• [EXERCISE DESCRIPTION]: Present the lines of the material between the line containing "catalogue / barcode: US 1278317" and the line containing "elevation (m): 400", inclusive, as a numbered list, leaving out any blank lines.

• [RECORDS SUPPLIED]:
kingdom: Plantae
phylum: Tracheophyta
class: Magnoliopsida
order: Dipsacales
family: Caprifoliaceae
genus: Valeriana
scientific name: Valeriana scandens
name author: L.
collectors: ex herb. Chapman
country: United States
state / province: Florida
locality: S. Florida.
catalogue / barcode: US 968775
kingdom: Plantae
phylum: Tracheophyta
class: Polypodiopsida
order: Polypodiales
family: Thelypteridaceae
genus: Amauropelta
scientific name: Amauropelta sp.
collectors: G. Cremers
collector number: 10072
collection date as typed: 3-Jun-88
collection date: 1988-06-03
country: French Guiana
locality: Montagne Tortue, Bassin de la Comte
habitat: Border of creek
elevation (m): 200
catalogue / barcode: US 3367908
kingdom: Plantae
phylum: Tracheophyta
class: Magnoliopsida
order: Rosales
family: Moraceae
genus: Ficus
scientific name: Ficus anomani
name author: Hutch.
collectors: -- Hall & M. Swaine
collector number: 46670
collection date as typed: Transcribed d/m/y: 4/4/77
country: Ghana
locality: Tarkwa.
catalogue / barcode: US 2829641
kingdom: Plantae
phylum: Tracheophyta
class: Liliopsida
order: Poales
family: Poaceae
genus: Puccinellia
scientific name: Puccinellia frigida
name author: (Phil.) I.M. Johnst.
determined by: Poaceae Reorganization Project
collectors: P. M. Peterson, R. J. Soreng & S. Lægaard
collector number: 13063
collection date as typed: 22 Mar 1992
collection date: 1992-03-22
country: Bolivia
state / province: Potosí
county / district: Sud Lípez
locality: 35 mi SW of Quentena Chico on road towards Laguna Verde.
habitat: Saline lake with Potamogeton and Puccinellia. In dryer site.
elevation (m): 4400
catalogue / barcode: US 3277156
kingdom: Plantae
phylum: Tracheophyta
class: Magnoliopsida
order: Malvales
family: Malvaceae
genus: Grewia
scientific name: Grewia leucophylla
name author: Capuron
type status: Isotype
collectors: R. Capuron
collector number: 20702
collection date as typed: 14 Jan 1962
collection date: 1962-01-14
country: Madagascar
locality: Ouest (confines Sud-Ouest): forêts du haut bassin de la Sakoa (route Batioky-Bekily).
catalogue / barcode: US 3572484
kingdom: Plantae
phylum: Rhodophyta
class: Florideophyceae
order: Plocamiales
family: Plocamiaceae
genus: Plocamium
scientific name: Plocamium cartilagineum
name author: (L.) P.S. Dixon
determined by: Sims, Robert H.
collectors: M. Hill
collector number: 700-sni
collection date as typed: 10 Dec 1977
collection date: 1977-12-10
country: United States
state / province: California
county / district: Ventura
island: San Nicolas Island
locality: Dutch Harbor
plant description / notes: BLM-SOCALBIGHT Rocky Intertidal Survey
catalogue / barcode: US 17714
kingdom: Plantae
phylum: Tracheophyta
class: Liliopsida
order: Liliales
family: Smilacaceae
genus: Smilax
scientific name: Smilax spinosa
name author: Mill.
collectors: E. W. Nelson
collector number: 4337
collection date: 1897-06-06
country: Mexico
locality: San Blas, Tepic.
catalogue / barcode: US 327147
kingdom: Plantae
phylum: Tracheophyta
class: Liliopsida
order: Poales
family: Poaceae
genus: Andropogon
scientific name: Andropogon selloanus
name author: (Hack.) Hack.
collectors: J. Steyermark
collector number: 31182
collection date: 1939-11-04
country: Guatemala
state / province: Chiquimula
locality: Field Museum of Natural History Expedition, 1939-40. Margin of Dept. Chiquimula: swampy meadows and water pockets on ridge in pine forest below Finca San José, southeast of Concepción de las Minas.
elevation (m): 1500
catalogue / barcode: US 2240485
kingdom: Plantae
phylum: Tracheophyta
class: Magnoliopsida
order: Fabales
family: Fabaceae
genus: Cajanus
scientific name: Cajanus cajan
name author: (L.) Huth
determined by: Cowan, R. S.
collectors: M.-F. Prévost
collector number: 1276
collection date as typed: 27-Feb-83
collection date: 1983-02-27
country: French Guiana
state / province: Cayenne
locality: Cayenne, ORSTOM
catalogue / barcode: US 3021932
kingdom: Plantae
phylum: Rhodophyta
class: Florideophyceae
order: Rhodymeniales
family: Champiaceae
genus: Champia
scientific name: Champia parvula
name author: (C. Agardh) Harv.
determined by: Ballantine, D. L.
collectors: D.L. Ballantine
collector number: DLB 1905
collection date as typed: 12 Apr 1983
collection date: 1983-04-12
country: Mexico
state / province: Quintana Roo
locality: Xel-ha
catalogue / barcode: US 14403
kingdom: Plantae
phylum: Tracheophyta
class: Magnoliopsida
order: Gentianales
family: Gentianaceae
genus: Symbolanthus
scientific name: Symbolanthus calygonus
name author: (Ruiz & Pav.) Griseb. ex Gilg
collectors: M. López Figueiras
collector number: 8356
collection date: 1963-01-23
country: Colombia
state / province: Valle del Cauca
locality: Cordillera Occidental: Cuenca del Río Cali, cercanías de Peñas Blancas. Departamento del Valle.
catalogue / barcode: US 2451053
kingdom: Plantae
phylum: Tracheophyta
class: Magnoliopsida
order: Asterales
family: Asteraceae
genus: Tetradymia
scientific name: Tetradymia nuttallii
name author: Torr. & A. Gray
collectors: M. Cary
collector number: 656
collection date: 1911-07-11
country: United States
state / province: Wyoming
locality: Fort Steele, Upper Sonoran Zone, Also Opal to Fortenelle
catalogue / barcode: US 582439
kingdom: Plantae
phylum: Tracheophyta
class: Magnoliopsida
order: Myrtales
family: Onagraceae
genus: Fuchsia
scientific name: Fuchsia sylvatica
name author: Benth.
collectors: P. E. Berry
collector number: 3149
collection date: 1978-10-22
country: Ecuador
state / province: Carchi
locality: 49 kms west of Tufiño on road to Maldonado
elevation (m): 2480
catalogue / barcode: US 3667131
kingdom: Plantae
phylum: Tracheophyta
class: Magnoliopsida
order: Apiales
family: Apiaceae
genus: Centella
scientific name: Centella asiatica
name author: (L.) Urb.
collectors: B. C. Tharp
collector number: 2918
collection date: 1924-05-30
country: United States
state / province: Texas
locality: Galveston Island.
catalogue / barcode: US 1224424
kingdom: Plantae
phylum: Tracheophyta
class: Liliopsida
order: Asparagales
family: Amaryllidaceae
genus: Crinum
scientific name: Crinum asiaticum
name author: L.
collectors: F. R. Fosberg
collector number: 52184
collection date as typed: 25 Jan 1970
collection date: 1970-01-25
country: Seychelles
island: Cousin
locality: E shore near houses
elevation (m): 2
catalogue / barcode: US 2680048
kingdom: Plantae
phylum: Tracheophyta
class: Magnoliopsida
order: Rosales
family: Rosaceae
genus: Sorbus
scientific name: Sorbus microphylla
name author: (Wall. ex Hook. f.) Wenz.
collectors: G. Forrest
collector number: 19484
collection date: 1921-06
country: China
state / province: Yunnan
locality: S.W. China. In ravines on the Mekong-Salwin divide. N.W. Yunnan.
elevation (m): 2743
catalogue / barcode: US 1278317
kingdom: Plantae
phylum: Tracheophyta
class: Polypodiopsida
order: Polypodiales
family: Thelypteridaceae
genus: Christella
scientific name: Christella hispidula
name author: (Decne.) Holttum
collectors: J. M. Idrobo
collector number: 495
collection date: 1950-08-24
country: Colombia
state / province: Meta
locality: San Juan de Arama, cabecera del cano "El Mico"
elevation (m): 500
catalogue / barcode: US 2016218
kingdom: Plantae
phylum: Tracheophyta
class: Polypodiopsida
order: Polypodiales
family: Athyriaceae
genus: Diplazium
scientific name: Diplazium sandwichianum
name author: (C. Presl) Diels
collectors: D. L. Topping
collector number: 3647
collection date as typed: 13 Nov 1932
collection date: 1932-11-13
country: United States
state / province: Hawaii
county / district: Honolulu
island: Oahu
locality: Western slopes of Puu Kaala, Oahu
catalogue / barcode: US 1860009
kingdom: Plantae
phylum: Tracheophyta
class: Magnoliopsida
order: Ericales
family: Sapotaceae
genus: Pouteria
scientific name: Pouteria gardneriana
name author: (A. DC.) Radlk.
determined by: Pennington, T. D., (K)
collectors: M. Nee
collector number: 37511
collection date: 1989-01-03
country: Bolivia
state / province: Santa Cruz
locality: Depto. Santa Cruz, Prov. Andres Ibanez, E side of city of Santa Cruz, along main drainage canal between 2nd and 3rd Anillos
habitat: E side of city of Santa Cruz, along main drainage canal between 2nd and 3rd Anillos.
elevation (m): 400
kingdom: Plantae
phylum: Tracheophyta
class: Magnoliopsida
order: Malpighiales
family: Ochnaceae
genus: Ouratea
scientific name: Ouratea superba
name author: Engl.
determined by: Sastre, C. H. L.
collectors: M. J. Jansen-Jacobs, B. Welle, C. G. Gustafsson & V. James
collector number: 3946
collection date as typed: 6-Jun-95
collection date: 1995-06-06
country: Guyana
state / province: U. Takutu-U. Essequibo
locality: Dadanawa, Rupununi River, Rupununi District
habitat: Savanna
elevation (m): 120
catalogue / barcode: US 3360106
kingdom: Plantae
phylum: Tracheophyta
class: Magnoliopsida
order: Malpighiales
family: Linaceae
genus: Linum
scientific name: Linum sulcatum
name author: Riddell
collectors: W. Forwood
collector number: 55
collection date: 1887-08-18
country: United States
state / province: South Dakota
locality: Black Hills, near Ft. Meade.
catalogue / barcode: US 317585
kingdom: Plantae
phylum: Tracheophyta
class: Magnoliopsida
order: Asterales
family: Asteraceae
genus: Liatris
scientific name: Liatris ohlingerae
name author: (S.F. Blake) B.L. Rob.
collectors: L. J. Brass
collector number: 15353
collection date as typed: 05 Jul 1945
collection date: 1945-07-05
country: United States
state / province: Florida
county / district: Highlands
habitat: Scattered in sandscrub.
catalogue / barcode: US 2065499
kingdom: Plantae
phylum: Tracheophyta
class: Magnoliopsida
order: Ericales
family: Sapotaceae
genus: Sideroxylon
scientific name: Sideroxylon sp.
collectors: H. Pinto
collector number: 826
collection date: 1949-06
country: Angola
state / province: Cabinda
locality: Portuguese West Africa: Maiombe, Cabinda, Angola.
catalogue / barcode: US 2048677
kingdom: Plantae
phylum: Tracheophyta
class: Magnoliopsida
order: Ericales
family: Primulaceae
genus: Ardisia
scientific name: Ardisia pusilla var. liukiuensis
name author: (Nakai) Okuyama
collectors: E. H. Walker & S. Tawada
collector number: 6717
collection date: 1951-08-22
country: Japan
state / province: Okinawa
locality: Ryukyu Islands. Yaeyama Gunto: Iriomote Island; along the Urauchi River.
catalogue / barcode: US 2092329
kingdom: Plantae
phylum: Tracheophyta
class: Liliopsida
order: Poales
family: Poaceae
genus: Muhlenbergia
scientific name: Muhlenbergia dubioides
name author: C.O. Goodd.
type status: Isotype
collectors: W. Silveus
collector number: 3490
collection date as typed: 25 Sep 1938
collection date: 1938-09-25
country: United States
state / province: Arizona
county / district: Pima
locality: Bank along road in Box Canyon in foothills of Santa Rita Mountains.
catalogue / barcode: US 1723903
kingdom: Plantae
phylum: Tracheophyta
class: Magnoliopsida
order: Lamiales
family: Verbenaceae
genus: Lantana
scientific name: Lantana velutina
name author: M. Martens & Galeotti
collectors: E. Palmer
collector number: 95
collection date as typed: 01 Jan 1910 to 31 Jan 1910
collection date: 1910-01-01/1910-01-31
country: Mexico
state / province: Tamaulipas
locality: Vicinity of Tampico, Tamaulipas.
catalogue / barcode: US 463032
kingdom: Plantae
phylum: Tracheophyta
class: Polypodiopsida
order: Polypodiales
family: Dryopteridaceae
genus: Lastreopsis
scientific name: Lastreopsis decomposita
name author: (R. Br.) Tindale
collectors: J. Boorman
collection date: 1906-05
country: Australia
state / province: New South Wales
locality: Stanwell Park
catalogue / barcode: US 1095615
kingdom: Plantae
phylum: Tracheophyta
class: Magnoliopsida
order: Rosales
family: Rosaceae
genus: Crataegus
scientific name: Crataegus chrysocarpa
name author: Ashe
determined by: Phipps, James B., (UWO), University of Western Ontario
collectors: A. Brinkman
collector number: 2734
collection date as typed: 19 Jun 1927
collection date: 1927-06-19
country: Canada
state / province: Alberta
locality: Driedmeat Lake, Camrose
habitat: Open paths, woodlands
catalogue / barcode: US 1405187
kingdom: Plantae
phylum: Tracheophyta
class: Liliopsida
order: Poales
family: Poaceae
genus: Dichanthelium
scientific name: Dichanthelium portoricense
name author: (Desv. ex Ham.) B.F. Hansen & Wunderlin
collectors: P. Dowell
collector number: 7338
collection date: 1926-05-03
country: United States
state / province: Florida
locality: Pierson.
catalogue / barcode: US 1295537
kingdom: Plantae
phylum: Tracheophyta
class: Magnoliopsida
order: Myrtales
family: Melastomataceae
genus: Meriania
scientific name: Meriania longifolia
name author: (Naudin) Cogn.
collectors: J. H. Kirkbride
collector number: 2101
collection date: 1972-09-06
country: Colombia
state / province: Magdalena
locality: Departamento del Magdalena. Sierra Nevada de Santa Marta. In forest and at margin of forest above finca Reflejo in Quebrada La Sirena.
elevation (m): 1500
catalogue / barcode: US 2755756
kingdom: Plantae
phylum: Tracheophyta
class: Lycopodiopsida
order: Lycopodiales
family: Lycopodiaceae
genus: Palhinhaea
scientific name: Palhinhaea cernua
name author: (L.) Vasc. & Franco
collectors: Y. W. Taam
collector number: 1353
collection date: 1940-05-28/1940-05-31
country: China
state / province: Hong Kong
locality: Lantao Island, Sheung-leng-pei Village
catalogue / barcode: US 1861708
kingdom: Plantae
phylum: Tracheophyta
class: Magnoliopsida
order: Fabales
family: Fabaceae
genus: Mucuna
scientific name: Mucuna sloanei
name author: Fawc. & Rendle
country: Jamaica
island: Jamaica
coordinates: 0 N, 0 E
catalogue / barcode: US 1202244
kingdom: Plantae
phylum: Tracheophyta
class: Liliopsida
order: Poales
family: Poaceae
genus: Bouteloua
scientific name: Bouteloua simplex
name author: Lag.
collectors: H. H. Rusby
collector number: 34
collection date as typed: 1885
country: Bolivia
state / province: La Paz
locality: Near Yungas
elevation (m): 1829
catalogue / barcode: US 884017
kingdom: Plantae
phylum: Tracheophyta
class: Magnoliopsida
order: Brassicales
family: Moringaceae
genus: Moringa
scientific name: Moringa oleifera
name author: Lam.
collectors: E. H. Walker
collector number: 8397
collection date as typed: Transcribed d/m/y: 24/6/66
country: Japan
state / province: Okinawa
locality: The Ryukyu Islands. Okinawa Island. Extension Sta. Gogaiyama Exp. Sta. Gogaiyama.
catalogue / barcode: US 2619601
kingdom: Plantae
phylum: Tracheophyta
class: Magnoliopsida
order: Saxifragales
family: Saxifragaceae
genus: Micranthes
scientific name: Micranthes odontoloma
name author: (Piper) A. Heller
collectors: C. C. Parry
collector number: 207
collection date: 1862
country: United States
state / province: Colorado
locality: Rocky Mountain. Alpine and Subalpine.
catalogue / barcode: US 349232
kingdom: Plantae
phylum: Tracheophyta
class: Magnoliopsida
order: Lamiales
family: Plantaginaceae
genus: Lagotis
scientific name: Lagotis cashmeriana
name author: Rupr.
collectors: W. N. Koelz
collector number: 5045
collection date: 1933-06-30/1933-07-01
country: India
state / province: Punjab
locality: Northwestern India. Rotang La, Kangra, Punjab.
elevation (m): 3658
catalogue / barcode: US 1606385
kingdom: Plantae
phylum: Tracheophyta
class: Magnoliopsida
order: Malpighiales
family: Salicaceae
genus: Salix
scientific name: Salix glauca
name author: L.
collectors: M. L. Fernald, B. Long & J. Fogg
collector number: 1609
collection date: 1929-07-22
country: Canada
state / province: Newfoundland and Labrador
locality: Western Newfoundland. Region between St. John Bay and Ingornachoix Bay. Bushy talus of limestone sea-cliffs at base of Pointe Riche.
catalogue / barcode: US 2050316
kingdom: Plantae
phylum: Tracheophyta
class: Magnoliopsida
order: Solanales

• [RESPONSE]:
1. catalogue / barcode: US 1278317
2. kingdom: Plantae
3. phylum: Tracheophyta
4. class: Polypodiopsida
5. order: Polypodiales
6. family: Thelypteridaceae
7. genus: Christella
8. scientific name: Christella hispidula
9. name author: (Decne.) Holttum
10. collectors: J. M. Idrobo
11. collector number: 495
12. collection date: 1950-08-24
13. country: Colombia
14. state / province: Meta
15. locality: San Juan de Arama, cabecera del cano "El Mico"
16. elevation (m): 500
17. catalogue / barcode: US 2016218
18. kingdom: Plantae
19. phylum: Tracheophyta
20. class: Polypodiopsida
21. order: Polypodiales
22. family: Athyriaceae
23. genus: Diplazium
24. scientific name: Diplazium sandwichianum
25. name author: (C. Presl) Diels
26. collectors: D. L. Topping
27. collector number: 3647
28. collection date as typed: 13 Nov 1932
29. collection date: 1932-11-13
30. country: United States
31. state / province: Hawaii
32. county / district: Honolulu
33. island: Oahu
34. locality: Western slopes of Puu Kaala, Oahu
35. catalogue / barcode: US 1860009
36. kingdom: Plantae
37. phylum: Tracheophyta
38. class: Magnoliopsida
39. order: Ericales
40. family: Sapotaceae
41. genus: Pouteria
42. scientific name: Pouteria gardneriana
43. name author: (A. DC.) Radlk.
44. determined by: Pennington, T. D., (K)
45. collectors: M. Nee
46. collector number: 37511
47. collection date: 1989-01-03
48. country: Bolivia
49. state / province: Santa Cruz
50. locality: Depto. Santa Cruz, Prov. Andres Ibanez, E side of city of Santa Cruz, along main drainage canal between 2nd and 3rd Anillos
51. habitat: E side of city of Santa Cruz, along main drainage canal between 2nd and 3rd Anillos.
52. elevation (m): 400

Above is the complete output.